> **What to work on**
In the data below, which lines hold "OLED"? Copy every one.

▬▬▬

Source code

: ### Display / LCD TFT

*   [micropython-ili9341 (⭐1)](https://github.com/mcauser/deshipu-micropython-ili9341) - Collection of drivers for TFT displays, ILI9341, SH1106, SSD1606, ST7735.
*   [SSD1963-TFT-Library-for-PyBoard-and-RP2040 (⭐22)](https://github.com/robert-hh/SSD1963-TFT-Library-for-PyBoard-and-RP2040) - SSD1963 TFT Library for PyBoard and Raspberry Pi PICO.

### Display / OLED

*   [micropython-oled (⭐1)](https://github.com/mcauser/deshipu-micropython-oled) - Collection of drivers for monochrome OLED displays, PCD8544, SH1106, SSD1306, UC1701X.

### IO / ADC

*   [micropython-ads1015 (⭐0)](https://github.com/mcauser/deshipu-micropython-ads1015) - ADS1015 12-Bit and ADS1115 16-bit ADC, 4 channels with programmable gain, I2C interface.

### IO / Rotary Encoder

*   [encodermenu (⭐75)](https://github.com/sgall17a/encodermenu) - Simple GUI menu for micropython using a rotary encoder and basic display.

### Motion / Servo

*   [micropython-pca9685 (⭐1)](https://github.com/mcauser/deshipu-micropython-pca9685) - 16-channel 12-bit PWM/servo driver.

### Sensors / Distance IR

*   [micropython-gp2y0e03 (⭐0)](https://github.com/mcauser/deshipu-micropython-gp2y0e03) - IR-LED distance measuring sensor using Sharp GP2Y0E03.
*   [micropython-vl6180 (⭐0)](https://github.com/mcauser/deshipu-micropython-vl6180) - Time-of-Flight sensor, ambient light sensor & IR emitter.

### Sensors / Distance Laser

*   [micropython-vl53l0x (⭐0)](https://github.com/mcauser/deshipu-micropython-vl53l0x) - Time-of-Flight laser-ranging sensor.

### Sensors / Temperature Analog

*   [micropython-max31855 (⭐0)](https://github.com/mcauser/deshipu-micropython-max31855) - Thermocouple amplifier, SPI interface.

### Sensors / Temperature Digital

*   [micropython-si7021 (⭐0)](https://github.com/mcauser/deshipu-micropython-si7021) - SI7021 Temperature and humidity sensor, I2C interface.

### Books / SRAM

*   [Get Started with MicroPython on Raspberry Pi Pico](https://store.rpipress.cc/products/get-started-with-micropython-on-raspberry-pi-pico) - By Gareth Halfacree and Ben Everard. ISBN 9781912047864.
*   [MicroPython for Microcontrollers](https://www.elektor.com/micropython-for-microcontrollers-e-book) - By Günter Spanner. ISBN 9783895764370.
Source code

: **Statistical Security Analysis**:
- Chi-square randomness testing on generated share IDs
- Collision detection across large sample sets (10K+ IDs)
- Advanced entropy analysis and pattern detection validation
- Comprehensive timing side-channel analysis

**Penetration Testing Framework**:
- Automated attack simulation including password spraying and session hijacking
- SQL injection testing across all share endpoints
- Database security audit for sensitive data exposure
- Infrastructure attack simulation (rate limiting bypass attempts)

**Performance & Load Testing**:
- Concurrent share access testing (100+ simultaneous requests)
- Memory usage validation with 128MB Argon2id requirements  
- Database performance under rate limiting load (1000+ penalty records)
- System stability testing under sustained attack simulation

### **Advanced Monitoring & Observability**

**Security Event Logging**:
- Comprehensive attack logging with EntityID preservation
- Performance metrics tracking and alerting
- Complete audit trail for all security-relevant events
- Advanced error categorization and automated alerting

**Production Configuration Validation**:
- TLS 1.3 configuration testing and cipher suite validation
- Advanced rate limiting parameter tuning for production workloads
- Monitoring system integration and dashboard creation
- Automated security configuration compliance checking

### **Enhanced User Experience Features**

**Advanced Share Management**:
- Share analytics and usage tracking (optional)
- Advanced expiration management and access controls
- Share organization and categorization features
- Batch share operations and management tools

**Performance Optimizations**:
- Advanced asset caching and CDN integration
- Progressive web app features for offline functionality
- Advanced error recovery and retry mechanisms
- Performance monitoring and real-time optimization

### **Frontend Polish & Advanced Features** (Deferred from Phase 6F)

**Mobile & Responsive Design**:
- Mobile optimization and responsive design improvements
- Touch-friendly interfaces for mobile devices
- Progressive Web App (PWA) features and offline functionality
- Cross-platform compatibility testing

▬▬▬

> **Solution for this exercise**
### Display / OLED
*   [micropython-oled (⭐1)](https://github.com/mcauser/deshipu-micropython-oled) - Collection of drivers for monochrome OLED displays, PCD8544, SH1106, SSD1306, UC1701X.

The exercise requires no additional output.